What can the islanders say to that? Probably what people must have said in Malta in ‘42 – what else could we do? What could we do but withstand, lend a hand, find evidence of our shared humanity? Better that than the impudent inhumanity of Umberto Bossi, then leader of the Northern League, who during an earlier drowning disaster in 2006 declared, “I want to hear the roar of canon! The immigrants must be hunted down, for better or worse! At the second or third warning – boom! Fire the canons at them! Otherwise this will never stop!”
Dr Pietro Bartolo was one of Lampedusa’s exemplary islanders, rising from his sick bed last week after word arrived of another boat in trouble. He laboured day and night for four days, tending to the sick, the dying and the dead. He was on hand 22 years ago when the very first migrant boat hoved into view carrying three Tunisians. “People didn’t know what was happening, they were screaming, ‘the Turks are upon us!’” Bartolo recalled.
The power of numbers is an extraordinary thing: migrants have been turning up in Lampedusa month after month, year after year – some 200,000 since 1991, counting the living and the dead. Italians are so numbed by the repetition that it barely makes the national news any more. But the scale of the latest disaster, the circumstances and the numbers of women and children, suddenly caused it to flare up as a source of sorrow, rage, indignation, even – with the discussion of Gold Medals and Nobel Prizes – pride. On Wednesday, Prime Minister Enrico Letta was there with Jose Manuel Barroso, president of the European Commission, promising €30m of EU sticking plaster. Islanders were waiting for them. “Clowns! Assassins!” they shrieked as they passed.
Dr Bartolo rejects the view, widely-held in Italy, that the Lampedusans are utterly fed up with the arrivals. “One thing I really hate is to read these polemics about Lampedusans,” he told Corriere della Sera. “This story of the fishing boat which saw a boat sinking and turned around and failed to stop – it’s rubbish, I don’t believe it at all…Even those [on the island] who say they are fed up with the immigrants and say, ‘why don’t they block them from coming?’ – they are the first to rush out to lend a hand.”
That may well be the case. But the bald fact is that the immigrant boats are a regular blight on the only thing which keeps the island in business, the flow of summer tourists, especially from Milan, who crave hot African sun and gorgeous Mediterranean sea without the hassle of going abroad or encountering foreigners, especially black ones. While I was on the island reporting a similar tragedy some years ago, a local hotelier told me that potential guests were ringing non-stop to ask about the immigrant situation. “I tell them, come to Lampedusa and if you see a single black during your stay, you can stay for nothing. But if you see none, you pay double.”

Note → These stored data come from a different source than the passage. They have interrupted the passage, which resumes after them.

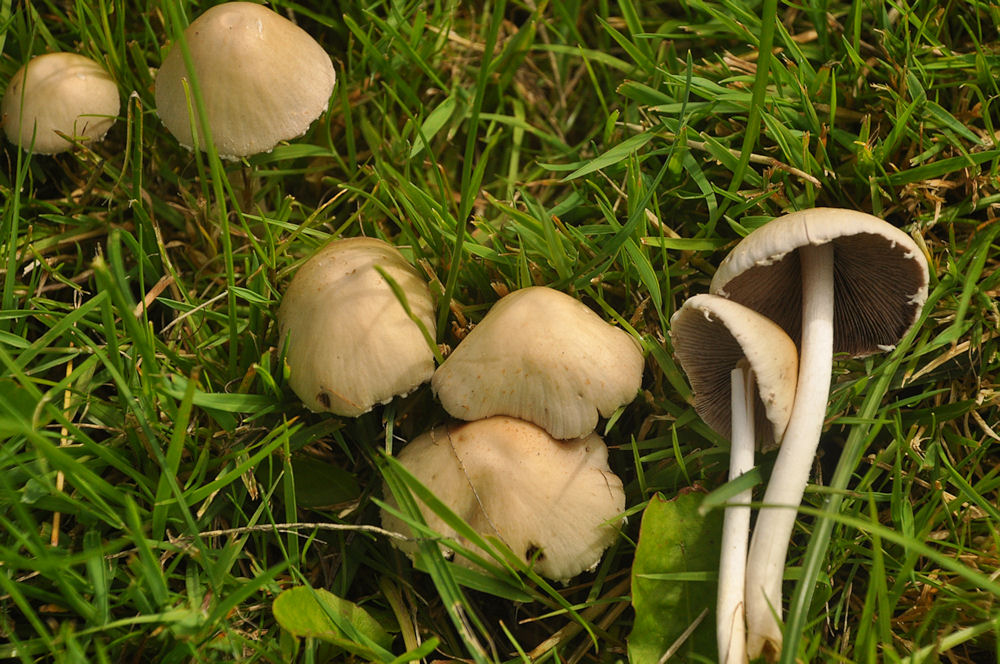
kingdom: Fungi
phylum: Basidiomycota
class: Agaricomycetes
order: Agaricales
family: Psathyrellaceae
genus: Candolleomyces
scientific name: Candolleomyces candolleanus
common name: Candolles mørkhat
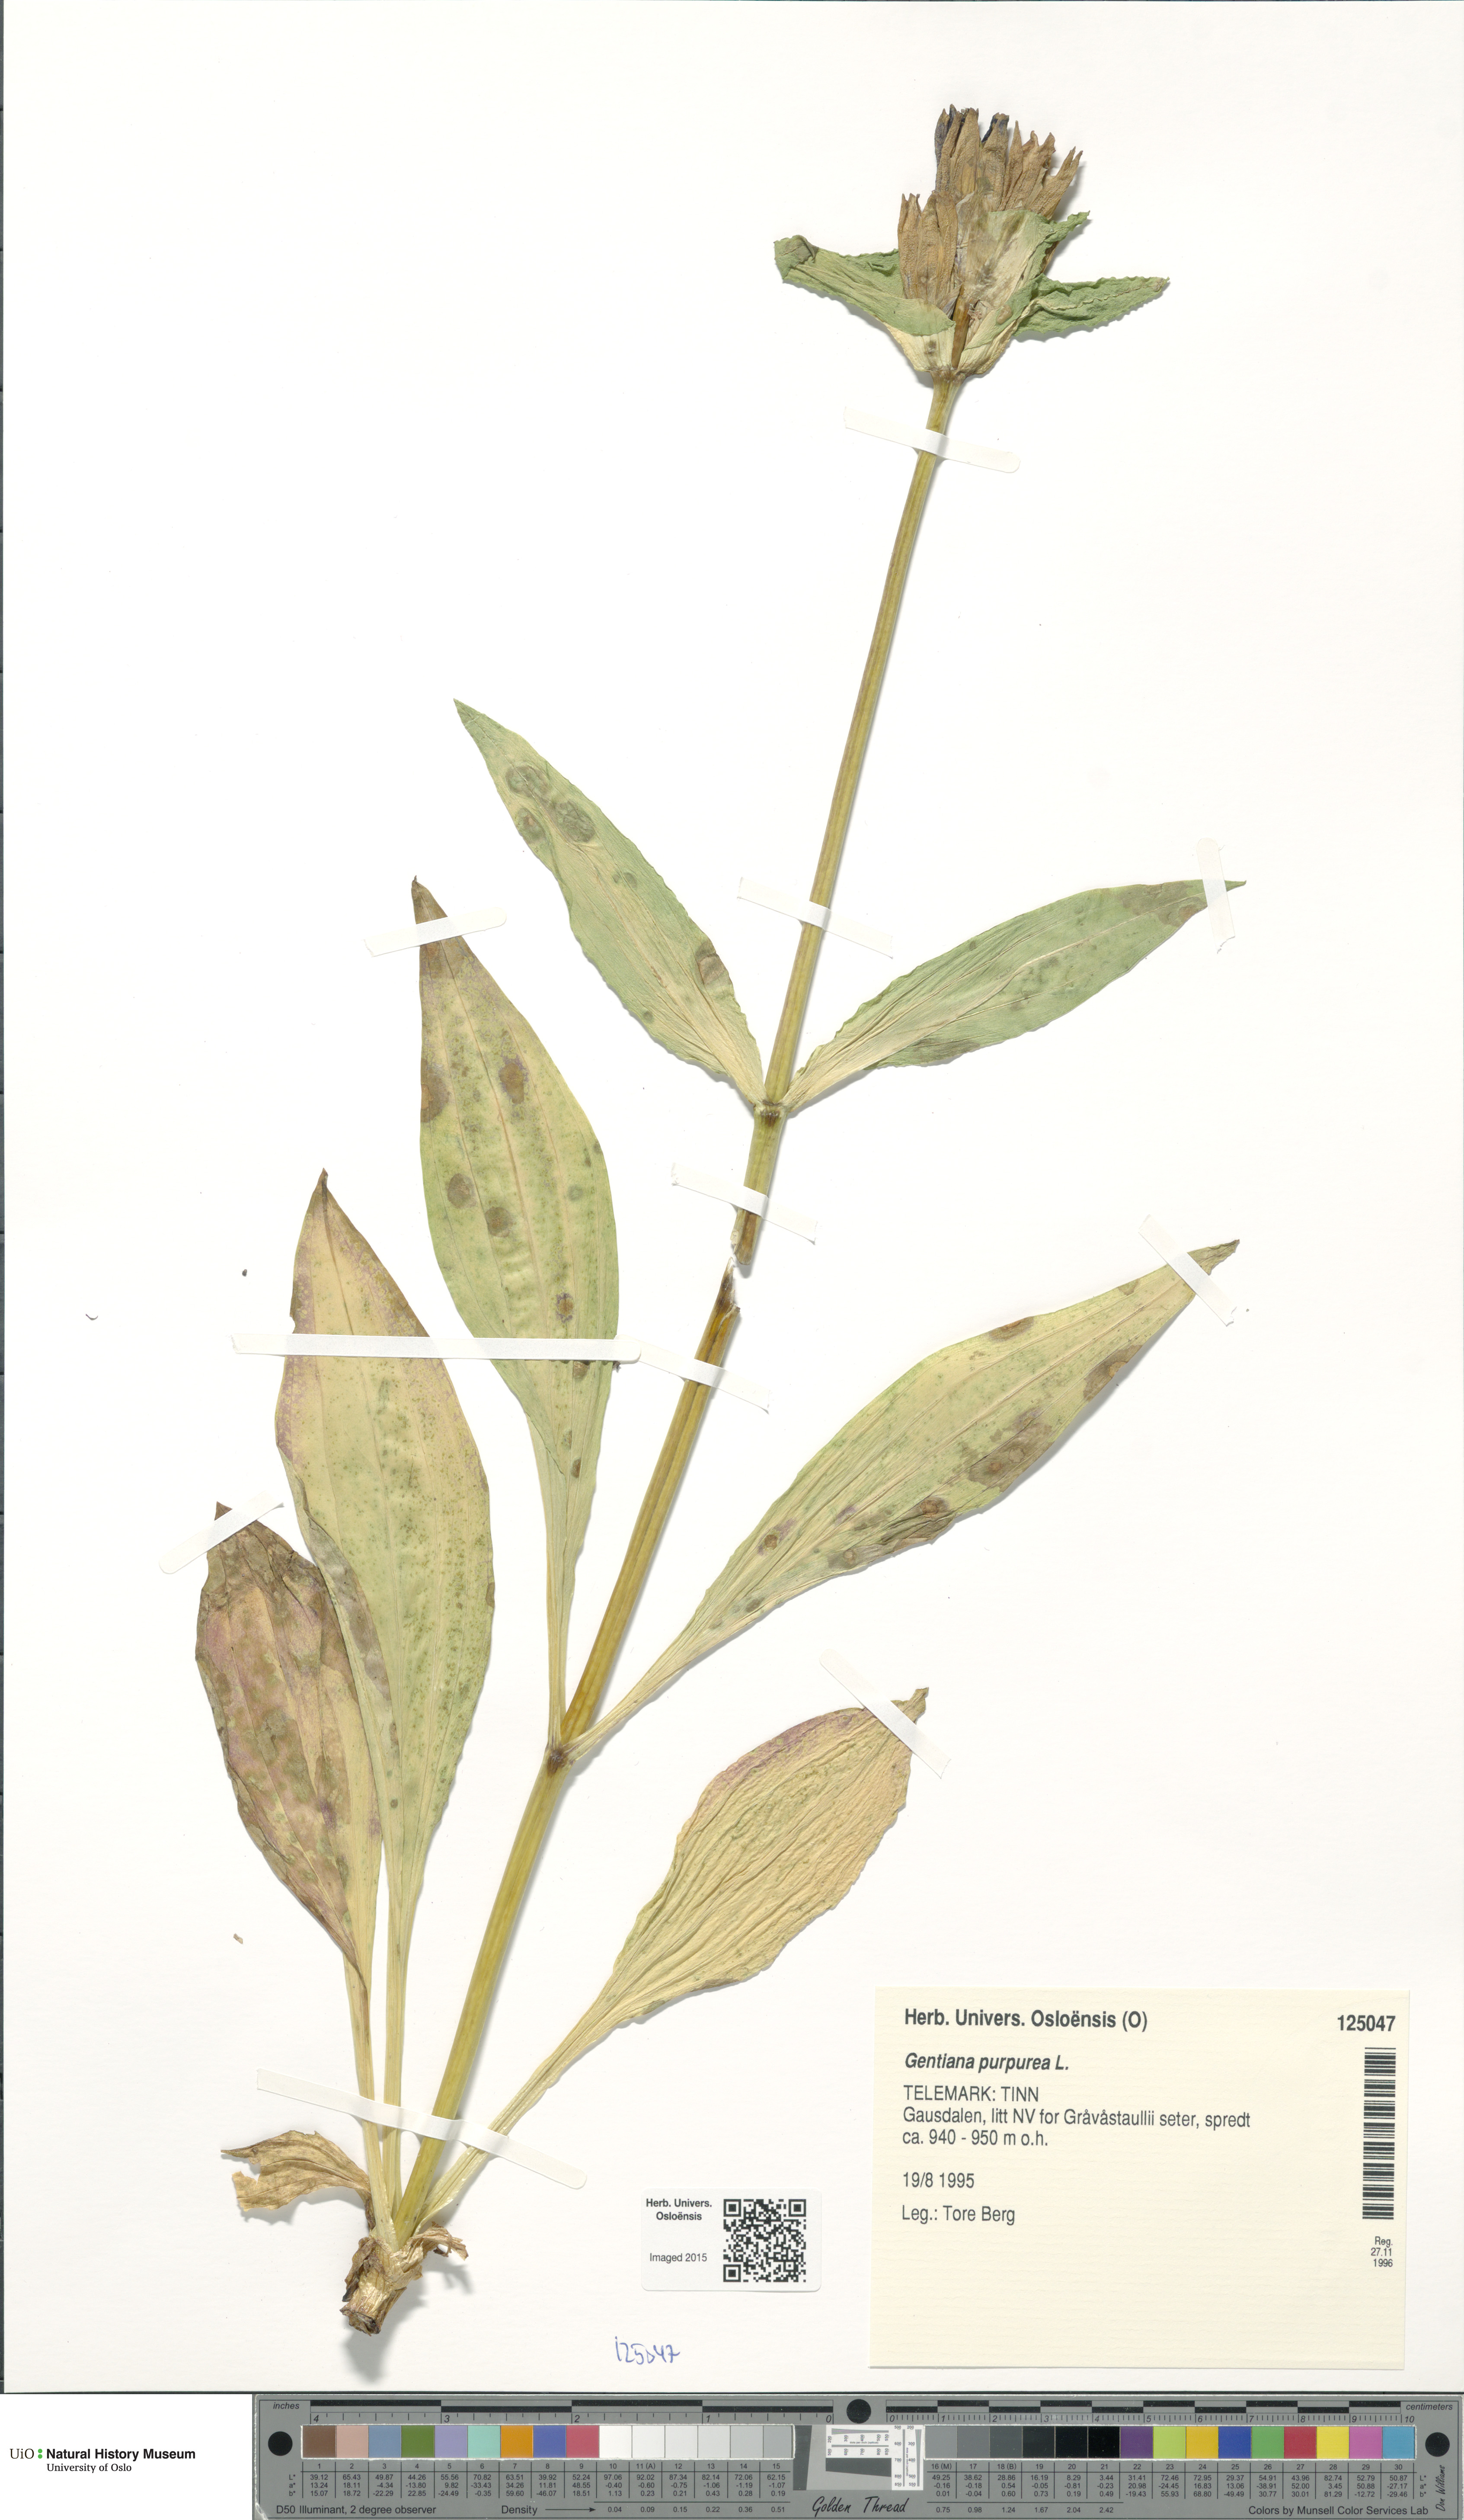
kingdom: Plantae
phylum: Tracheophyta
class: Magnoliopsida
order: Gentianales
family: Gentianaceae
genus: Gentiana
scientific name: Gentiana purpurea
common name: Purple gentian
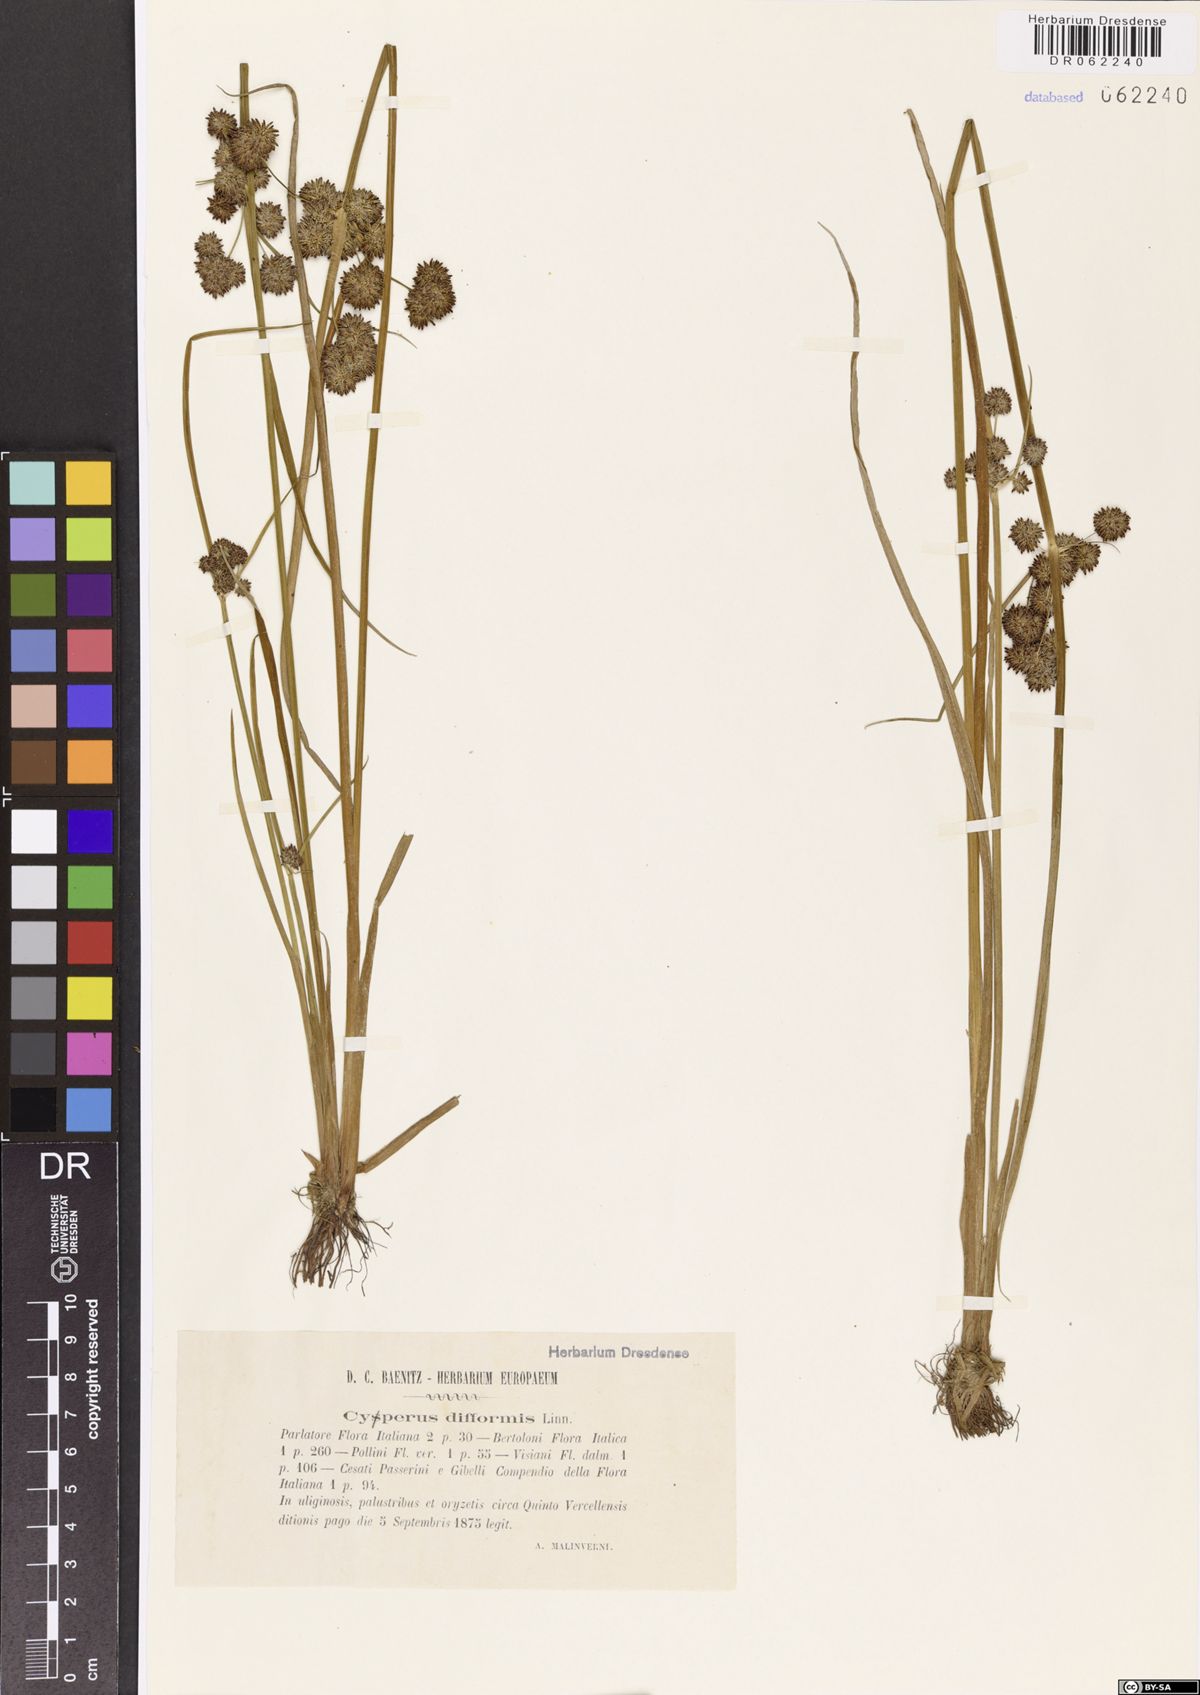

All this chatter – Italians as splendid people or racists, the promise of yet more EU money when hundreds of millions have already been wasted, the fatuous talk of giving the island a Nobel Prize – only distracts from the real issue: what is in Europe’s power to do to change the political and economic situation in countries like Eritrea and Somalia, so their young people no longer feel the need to risk their lives in this way, but instead stay put? No other question really matters.